PFOAs and PFOS are both in the same class of chemicals that have been deemed harmful by the EPA.

The health advisory limit for the PFOAs is at 70 parts per trillion.

Near the fire training complex in Stuart, groundwater tested at more than 34,000 parts per trillion.

Experts within the City of Stuart are confident firefighting foam, used for decades to put out fires, seeped into the groundwater over the years, causing the contamination. The product is no longer made with PFOAs as the chemicals have been banned from production in the United States.

Manufacturers of the product are also facing lawsuits for not disclosing the potential harm the PFOAs in the foam could cause to human health and public water systems.

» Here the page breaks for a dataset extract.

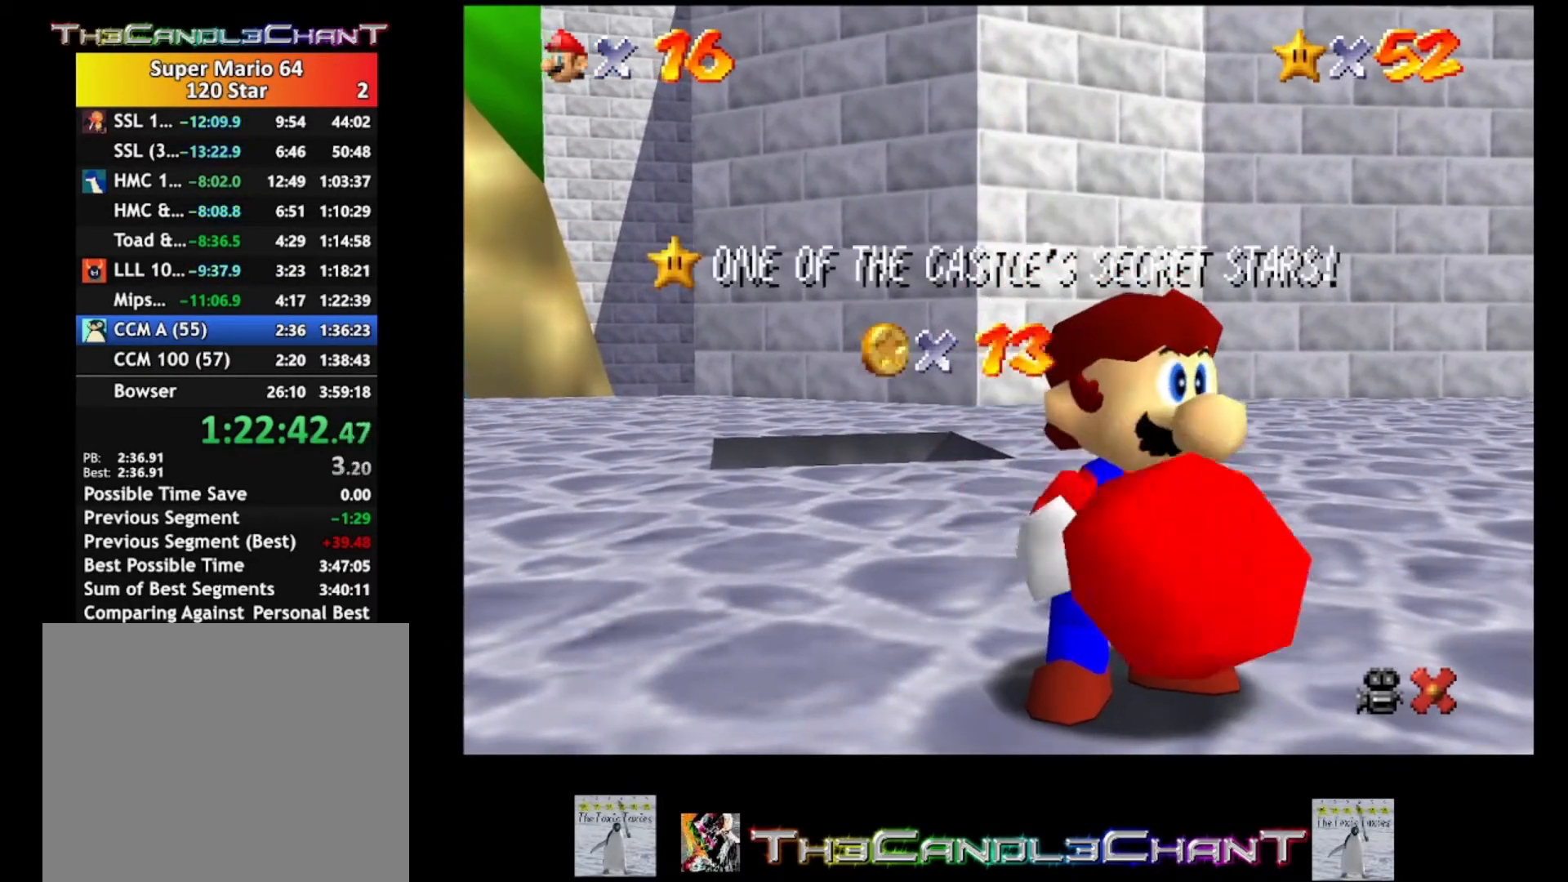
{"buttons": ["X"], "left_stick": "center", "right_stick": "center", "events": [[33, "A", "up"], [100, "A", "down"], [100, "X", "down"], [233, "A", "up"], [233, "X", "up"], [300, "A", "down"], [300, "X", "down"], [400, "A", "up"], [400, "X", "up"], [500, "X", "down"]]}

The contamination can last indefinitely.

“Our concern is that it could continue to permeate through the soil and feed into raw water that we would use for water distribution,” City of Stuart spokesman, Ben Hogarth, has said.

The city is already working on a water treatment facility to clean the contaminants from the groundwater.

The Florida Department of Environmental Protection sent the city a letter saying it should take more groundwater and soil samples near the contamination site at the training complex.

The FDEP has also said there should be a review of all of the private water wells within 1/4 mile of the training facility. The agency also wants to see mapping of the groundwater completed so there is better tracking of where the contaminants might have spread or could spread.

That all comes to a price of more than $80,000, which will be proposed to city leaders Monday.